A number of regeneration initiatives have taken place over the last two decades, notably the establishment of two enterprise zones in the town, the building of the Merry Hill shopping centre and the Waterfront office complex, and the construction of a new transport infrastructure and health facilities.

Yet challenges still face young people.

  • Nearly 1 in 10 of local residents are claiming Job Seekers allowance (8.8%, April 2010)
  • Median earnings of full timers is over £4,000 lower than the national equivalent
  • Life expectancy in Brierley Hill ward is just 76 – five years lower than in neighbouring Norton ward, with the variance being higher for males.

These indicators of multiple deprivation translate into real challenges for young people:

  • 30% of children in the area are living in poverty (from National Indicator 116 HMRC)
  • There are high levels of single parent households in the area
  • Local teenage pregnancy rates stands at between 59.2 and 65.9 per thousand females aged between 15 and 17, compared to just 40.4% nationally.
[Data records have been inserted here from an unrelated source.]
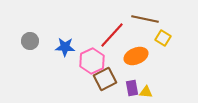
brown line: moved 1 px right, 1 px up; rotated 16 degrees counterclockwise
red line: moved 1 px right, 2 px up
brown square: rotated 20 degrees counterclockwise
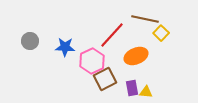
yellow square: moved 2 px left, 5 px up; rotated 14 degrees clockwise
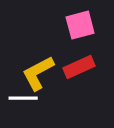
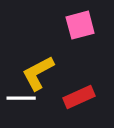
red rectangle: moved 30 px down
white line: moved 2 px left
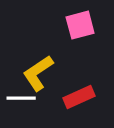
yellow L-shape: rotated 6 degrees counterclockwise
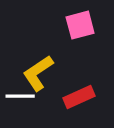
white line: moved 1 px left, 2 px up
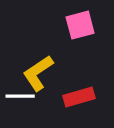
red rectangle: rotated 8 degrees clockwise
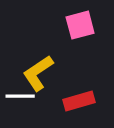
red rectangle: moved 4 px down
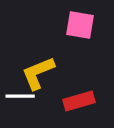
pink square: rotated 24 degrees clockwise
yellow L-shape: rotated 12 degrees clockwise
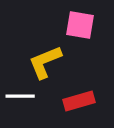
yellow L-shape: moved 7 px right, 11 px up
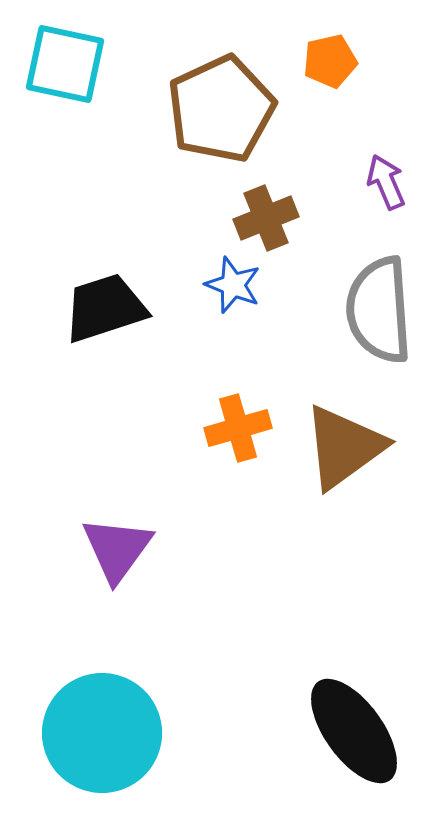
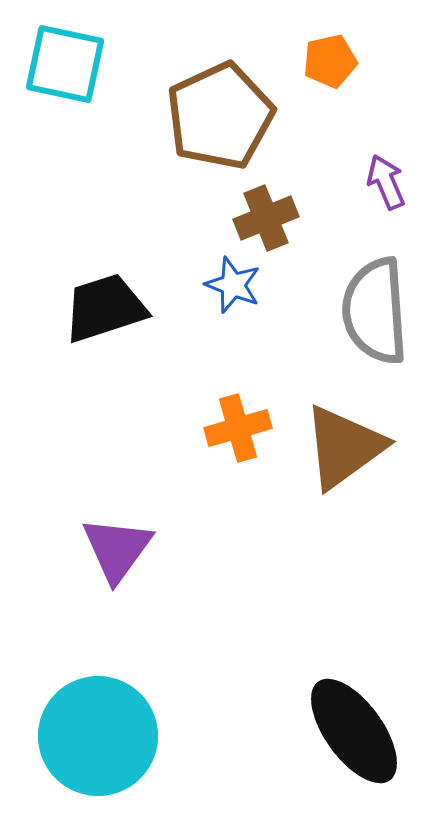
brown pentagon: moved 1 px left, 7 px down
gray semicircle: moved 4 px left, 1 px down
cyan circle: moved 4 px left, 3 px down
The 2008 Children’s Healthy Lifestyles Survey in Dudley Borough illustrated the divisions in the area – with children in poorer areas such as Brierley Hill being:

  • less likely to have had lunch the previous date (more than 1 in 8)
  • to have had breakfast the previous day (16.1%), no portions of fruit or veg (17.4%)
  • twice as likely to take care to avoid a sexually transmitted infection
  • more likely to carry weapons or anything else for protection when going out (17%)
  • proportionately less happy with  their lives (63% v 71% for less affluent v more affluent children).

Clearly differences in inequality remain and these inequalities are huge barriers to participation in civic, community and economic life.